Another idea in Pneuma: use a smaller, faster LLM not to answer questions, but to evaluate candidate answers. Specifically, we use this lightweight model as a “judge” that reviews the list of retrieved entries and filters out irrelevant ones.

This judge doesn’t have to generate complex responses—it just decides whether each retrieved item seems potentially relevant. If not, it’s banned from the results. What remains can then be passed to a larger model or a downstream application.

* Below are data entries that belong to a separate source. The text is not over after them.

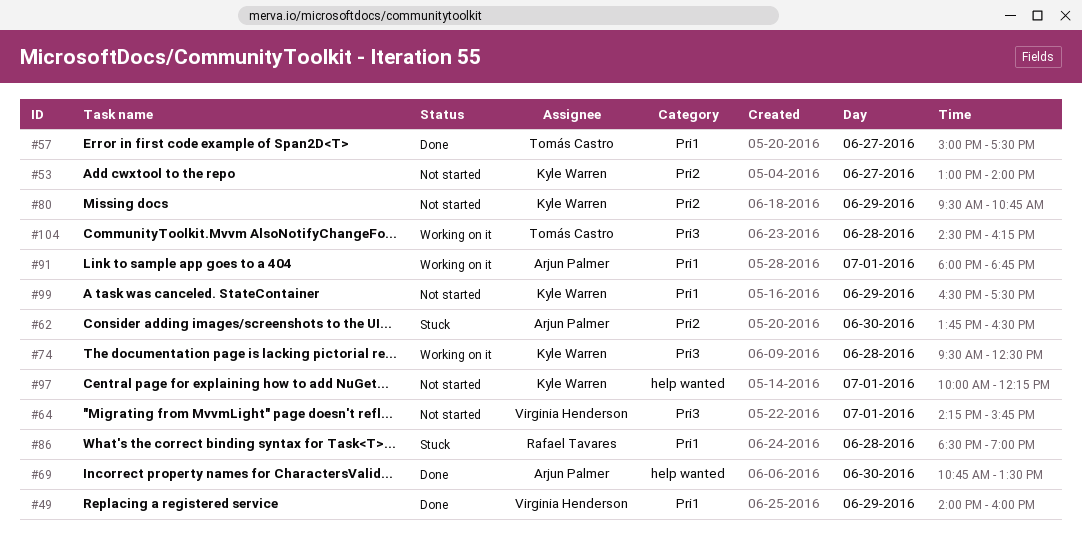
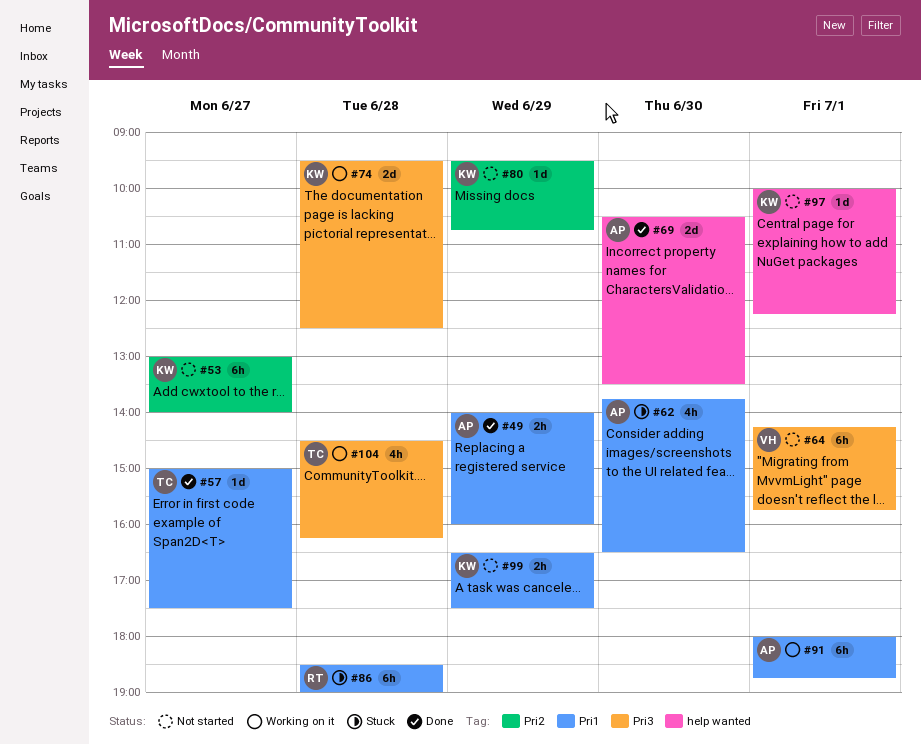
#49, owner: Virginia Henderson -> Arjun Palmer
#62, label: Pri2 -> Pri1
#69, begins: 10:45 -> 10:30

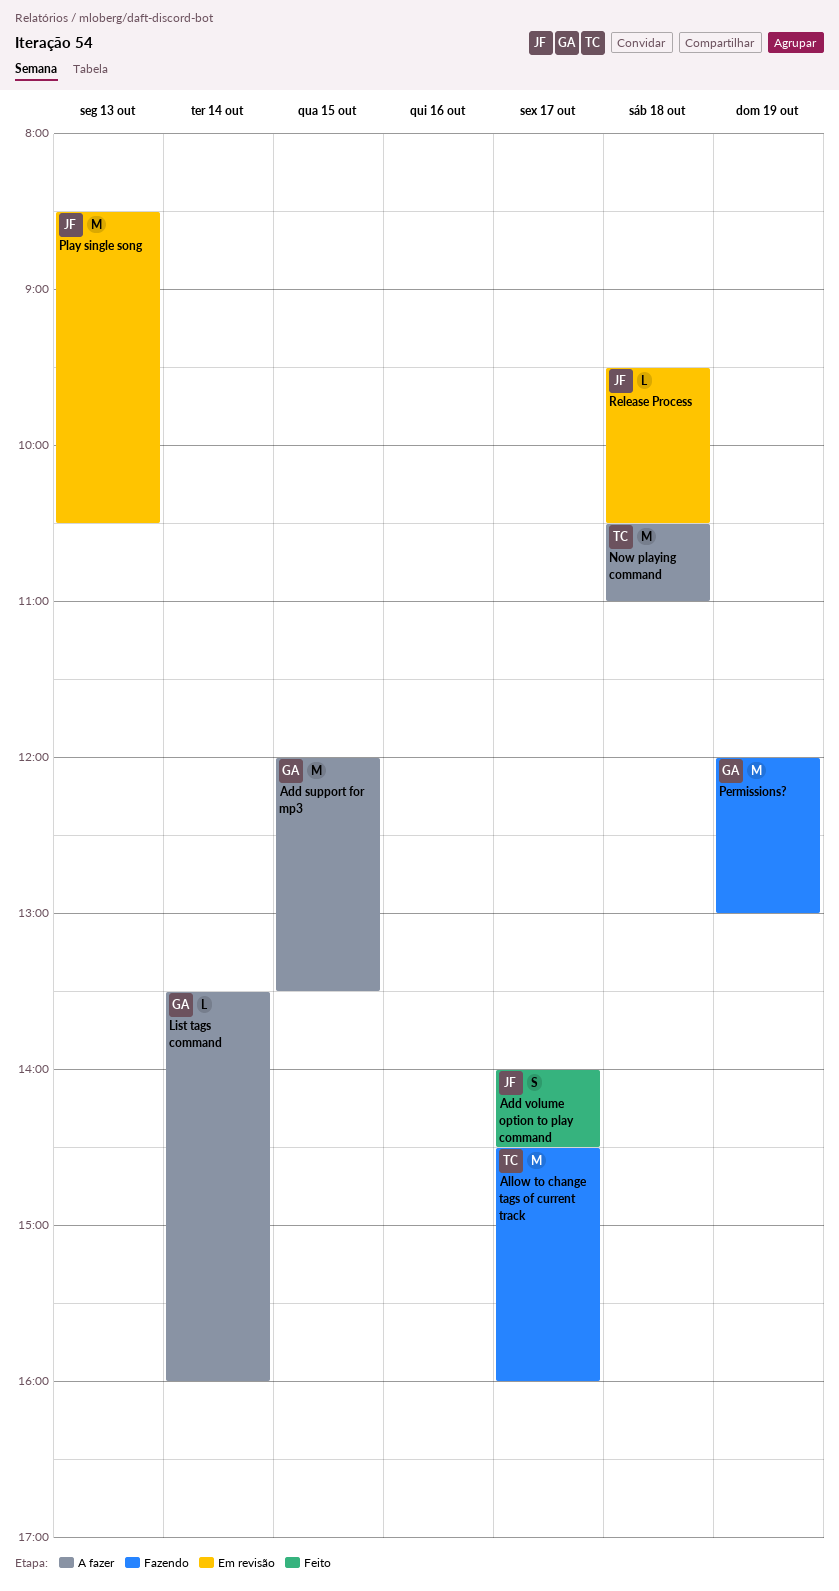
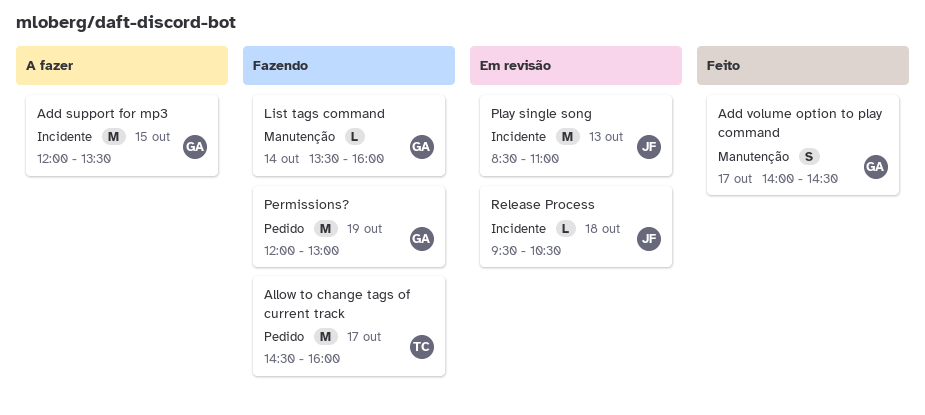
Add volume option to play command, owner: JF -> GA
List tags command, status: A fazer -> Fazendo
Now playing command: present -> none
Play single song, ends: 10:30 -> 11:00

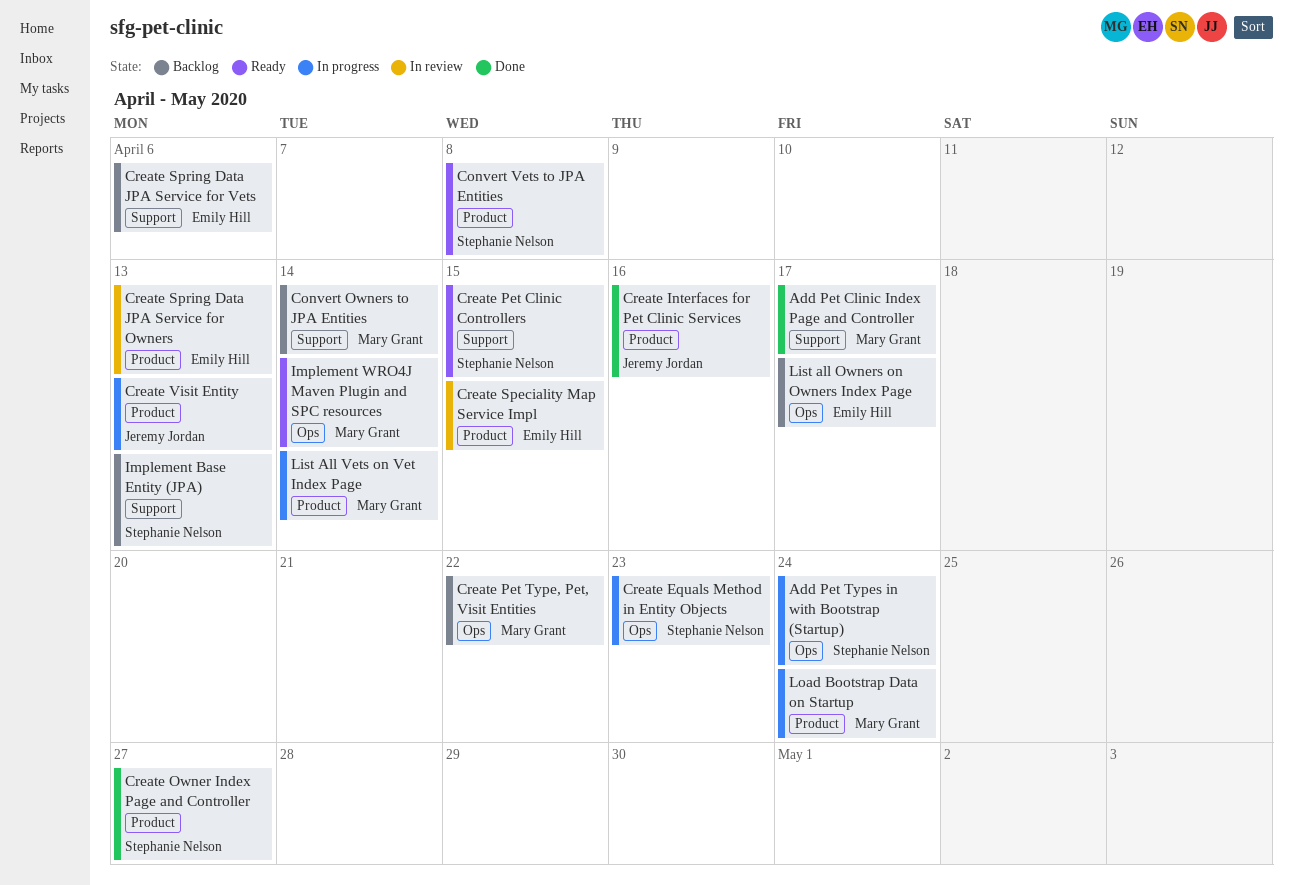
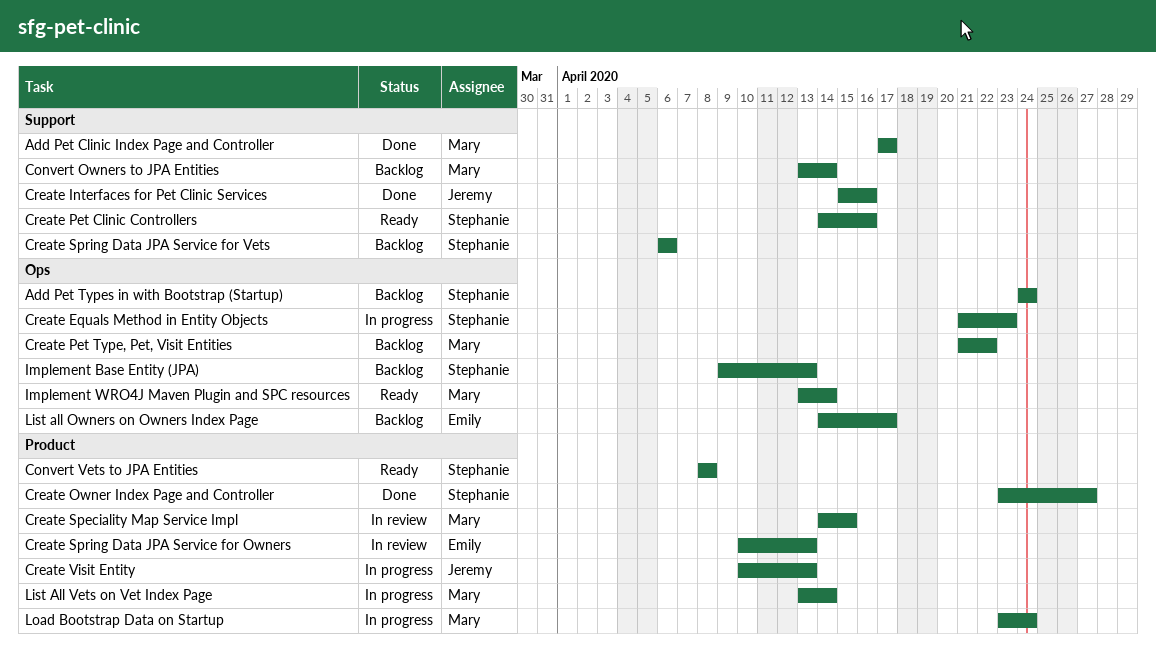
Add Pet Types in with Bootstrap (Startup), status: In progress -> Backlog
Create Interfaces for Pet Clinic Services, label: Product -> Support
Create Pet Clinic Controllers, due: Apr 15 -> Apr 16
Create Speciality Map Service Impl, owner: Emily Hill -> Mary Grant
Create Spring Data JPA Service for Vets, owner: Emily Hill -> Stephanie Nelson
Implement Base Entity (JPA), label: Support -> Ops

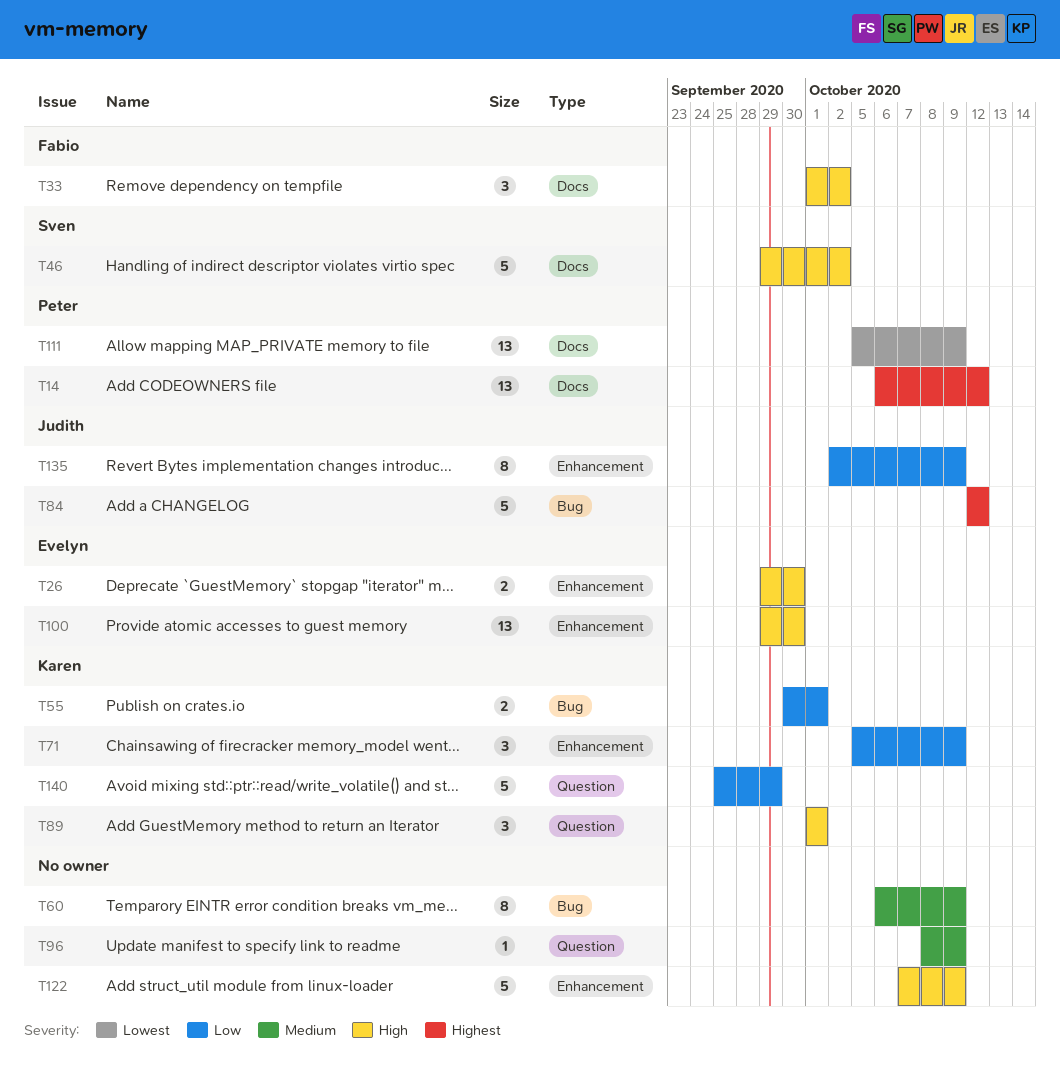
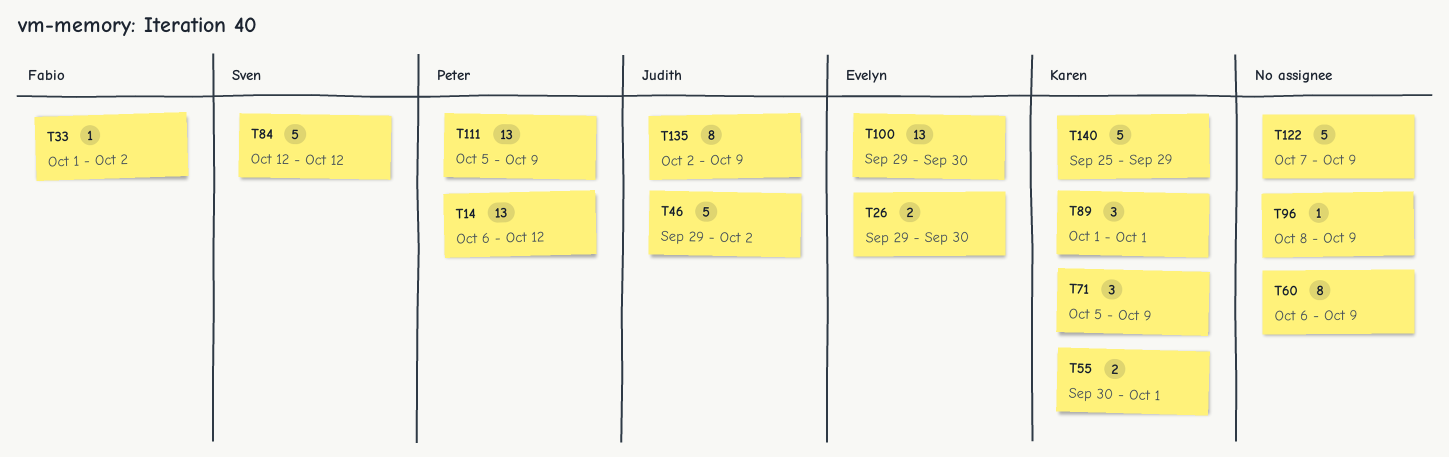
T33, estimate: 3 -> 1
T46, owner: Sven -> Judith
T84, owner: Judith -> Sven

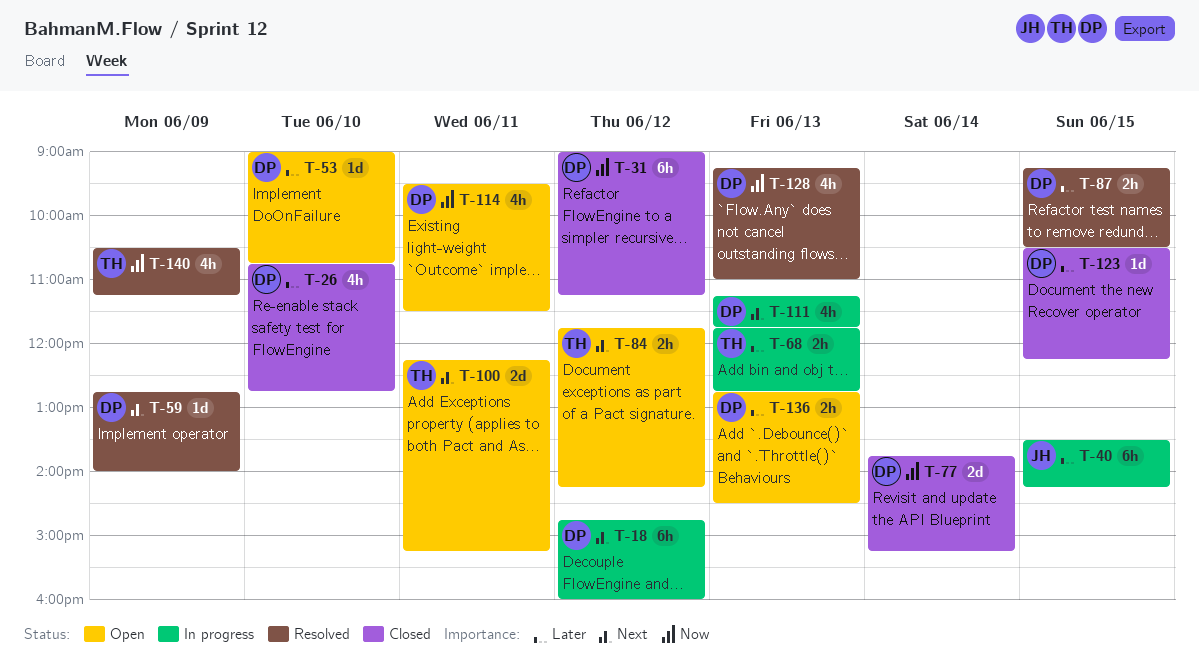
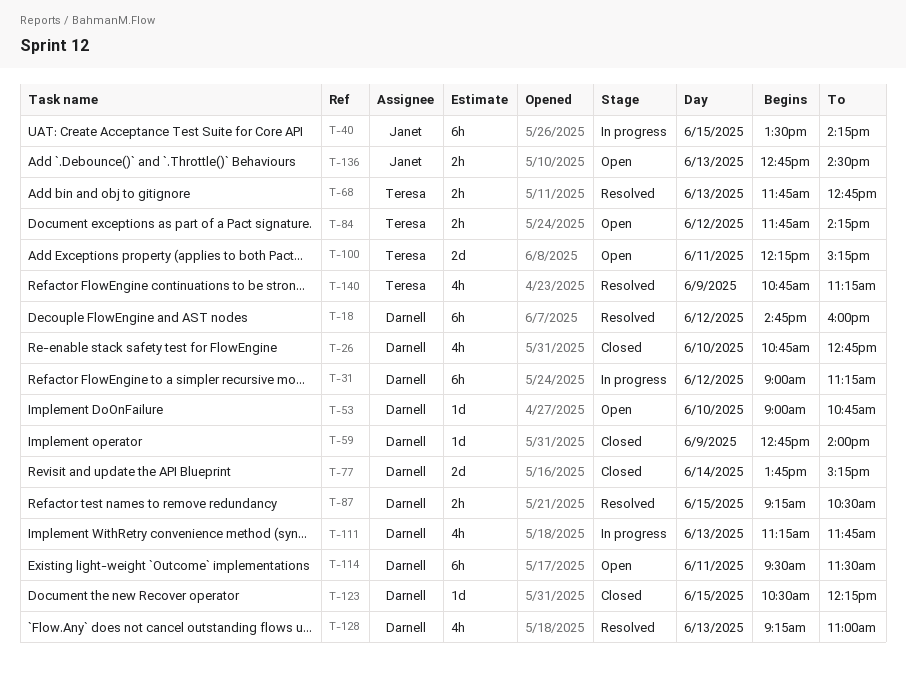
T-18, status: In progress -> Resolved
T-31, status: Closed -> In progress
T-59, status: Resolved -> Closed
T-68, status: In progress -> Resolved
T-114, estimate: 4h -> 6h
T-136, owner: Darnell -> Janet
T-140, begins: 10:30 -> 10:45

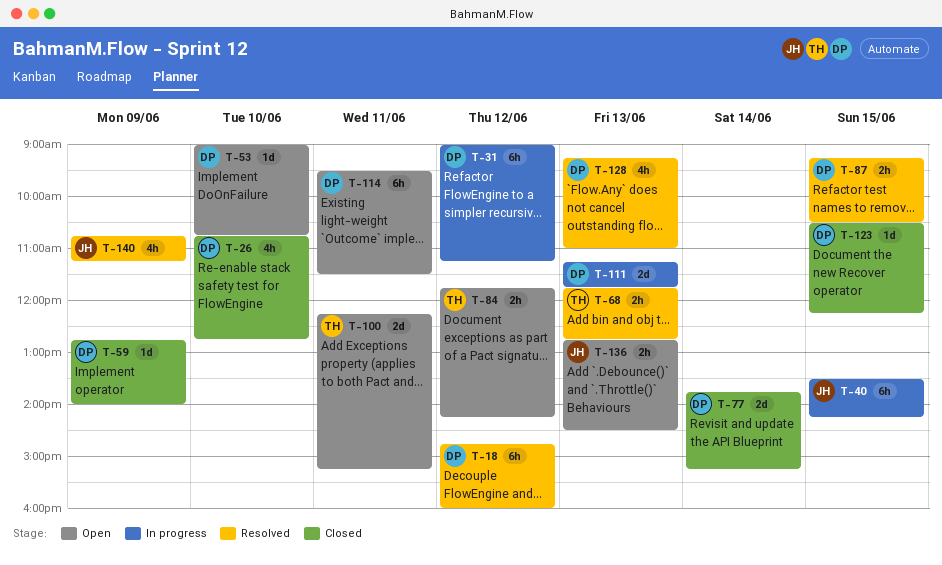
T-111, estimate: 4h -> 2d
T-140, owner: Teresa -> Janet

This strategy—giving easier tasks to smaller models—isn’t new. But what’s often difficult is avoiding a tradeoff between speed and accuracy. In this case, the task is so simple and the criteria so clear that the smaller model performs well with no quality compromise. It’s a cheap and effective way to improve the overall system, and surprisingly easy to engineer into the ranking loop.

More Ideas in the Paper

The paper goes further. We explain how to use LLMs to automatically generate benchmarks for tabular data and describe Pneuma’s end-to-end architecture, which is significantly cleaner and more robust than our earlier system, Solo, which also tried to combine data discovery and RAG.

We also include plenty of experimental results showing where Pneuma improves on prior systems and how it compares to the state of the art. There’s a lot that had to be done just right to get this system to work well, and the paper covers those design choices in depth.

What’s Next?

Pneuma expands the design space for RAG over structured data—but we’re just getting started. Given the current pace of progress in RAG and agentic systems, and the increasing attention from researchers and industry, I suspect that the “retrieval” part of data discovery—i.e., how to get relevant data for a given need—will be solved¹ relatively soon.

That shifts the bottleneck to a deeper challenge: helping users understand what they need in the first place. People come to these systems with very different levels of domain knowledge, background noise in their mental models, goals, and ability to articulate questions. How do we help users figure out what their actual information needs are?

Belkin raised this question back in the 1980s, during the early days of information retrieval. We still don’t have a great answer—today, we often rely on business analysts to interpret and translate those needs manually.

But there’s room to do better. First, by recognizing that data discovery is a socio-technical problem, not just a technical one. And second, by using modern AI systems to help users refine and clarify their questions. That’s the frontier we’re exploring. Belkin’s insight was ahead of its time, but with today’s tools, we’re in a much better position to do something about it.